Prof. Dr. Siegfried Priglinger aus Gallneukirchen fährt bereits seit 1996 ehrenamtlich für LICHT FÜR DIE WELT nach Afrika, um dort Augenärzte auszubilden. Soeben ist er von seinem jüngsten Hilfseinsatz in Kikuyu, nahe der kenianischen Hauptstadt Nairobi, zurückgekommen. Gemeinsam mit seinen Kollegen Augenarzt Dr. Samad Abri von der Universitätsaugenklinik Salzburg und Orthoptistin Maria Zöttl vom Krankenhaus der Barmherzigen Brüder in Linz hat er zwei Wochen lang Patienten mit komplizierten Augenfehlstellungen behandelt.

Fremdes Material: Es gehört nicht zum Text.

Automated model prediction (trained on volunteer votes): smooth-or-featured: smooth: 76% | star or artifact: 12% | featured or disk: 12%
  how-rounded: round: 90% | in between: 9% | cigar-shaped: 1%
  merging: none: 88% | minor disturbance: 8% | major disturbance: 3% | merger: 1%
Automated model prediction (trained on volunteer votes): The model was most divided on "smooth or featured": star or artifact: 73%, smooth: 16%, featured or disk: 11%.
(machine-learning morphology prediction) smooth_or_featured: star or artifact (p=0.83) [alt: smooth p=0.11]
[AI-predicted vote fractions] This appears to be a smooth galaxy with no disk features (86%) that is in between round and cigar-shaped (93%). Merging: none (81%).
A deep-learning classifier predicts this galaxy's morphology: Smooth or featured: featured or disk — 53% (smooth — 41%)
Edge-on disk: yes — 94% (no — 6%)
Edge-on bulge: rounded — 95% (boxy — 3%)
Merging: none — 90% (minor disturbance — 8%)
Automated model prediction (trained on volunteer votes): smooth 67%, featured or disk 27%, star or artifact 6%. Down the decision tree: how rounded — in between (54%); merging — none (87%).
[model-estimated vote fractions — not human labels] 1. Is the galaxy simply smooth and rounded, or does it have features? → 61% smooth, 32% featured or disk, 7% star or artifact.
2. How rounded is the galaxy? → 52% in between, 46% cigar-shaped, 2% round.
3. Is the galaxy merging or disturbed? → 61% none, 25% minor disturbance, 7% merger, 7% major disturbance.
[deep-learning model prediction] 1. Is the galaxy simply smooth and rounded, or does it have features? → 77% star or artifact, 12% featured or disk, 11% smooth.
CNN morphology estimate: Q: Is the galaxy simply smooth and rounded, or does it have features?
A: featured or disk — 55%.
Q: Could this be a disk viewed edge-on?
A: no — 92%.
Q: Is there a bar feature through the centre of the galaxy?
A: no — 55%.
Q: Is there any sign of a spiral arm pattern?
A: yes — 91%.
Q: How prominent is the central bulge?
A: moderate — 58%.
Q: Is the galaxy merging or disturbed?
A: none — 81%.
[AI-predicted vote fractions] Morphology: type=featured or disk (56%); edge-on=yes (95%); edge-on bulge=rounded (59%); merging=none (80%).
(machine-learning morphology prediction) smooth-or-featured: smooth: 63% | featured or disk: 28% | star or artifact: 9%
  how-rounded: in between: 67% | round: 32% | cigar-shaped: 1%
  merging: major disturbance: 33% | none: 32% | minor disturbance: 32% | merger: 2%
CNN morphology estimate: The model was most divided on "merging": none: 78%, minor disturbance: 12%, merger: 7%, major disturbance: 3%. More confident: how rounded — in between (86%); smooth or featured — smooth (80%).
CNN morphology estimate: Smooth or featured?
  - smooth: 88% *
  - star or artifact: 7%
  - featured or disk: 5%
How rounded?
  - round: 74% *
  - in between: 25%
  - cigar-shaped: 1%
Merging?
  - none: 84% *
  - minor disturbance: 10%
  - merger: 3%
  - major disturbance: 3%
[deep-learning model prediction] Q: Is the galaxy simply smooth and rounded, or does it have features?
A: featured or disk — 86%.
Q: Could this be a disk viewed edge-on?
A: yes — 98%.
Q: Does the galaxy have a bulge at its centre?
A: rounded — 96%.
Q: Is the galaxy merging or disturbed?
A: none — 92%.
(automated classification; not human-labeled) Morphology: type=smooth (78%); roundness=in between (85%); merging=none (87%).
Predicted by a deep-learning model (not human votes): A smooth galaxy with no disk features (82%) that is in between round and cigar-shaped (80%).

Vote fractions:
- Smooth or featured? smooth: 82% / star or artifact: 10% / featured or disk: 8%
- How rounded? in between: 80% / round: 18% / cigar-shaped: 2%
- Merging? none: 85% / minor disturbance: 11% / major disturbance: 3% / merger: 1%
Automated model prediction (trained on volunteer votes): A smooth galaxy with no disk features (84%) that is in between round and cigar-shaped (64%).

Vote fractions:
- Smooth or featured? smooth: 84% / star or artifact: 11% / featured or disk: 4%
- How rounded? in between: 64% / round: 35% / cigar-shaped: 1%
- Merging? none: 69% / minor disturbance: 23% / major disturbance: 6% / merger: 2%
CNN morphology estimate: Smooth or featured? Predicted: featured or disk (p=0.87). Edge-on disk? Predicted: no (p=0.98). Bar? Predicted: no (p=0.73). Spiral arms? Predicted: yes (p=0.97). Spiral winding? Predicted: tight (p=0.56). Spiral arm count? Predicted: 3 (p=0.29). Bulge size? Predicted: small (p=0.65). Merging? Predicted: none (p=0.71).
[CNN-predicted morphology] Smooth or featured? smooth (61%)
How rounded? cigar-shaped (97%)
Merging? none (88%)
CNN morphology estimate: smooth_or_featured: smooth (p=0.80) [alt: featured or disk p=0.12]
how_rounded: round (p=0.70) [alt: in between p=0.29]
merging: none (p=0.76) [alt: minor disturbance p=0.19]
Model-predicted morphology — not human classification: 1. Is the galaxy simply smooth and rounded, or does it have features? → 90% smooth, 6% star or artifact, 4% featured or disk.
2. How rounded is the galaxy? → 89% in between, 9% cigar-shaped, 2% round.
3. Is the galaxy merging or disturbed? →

„Wir haben mehr als 60 Augen- und Lidstellungsfehler untersucht und insgesamt 26 Patienten mit Schielproblemen operiert“, berichtet Prof. Priglinger stolz. „Am letzten Tag sogar bis halb zwölf in der Nacht, was unglaublich anstrengend war. Der Andrang war aber so groß und wir wollten niemanden wegschicken – für einige Patienten hat die Anreise ja mehrere Tage lang gedauert.“ Operationsbesteck, Nahtmaterial sowie 1000 Euro für die Unterstützung bedürftiger Patienten hat Prof. Priglinger aus eigener Tasche finanziert und für seine Kollegen in Kenia mitgenommen. Dr. Samad Abri hat einen Argonlaser zur Behandlung von Netzhauterkrankungen gespendet, Maria Zöttl Spielzeug für die Kinder.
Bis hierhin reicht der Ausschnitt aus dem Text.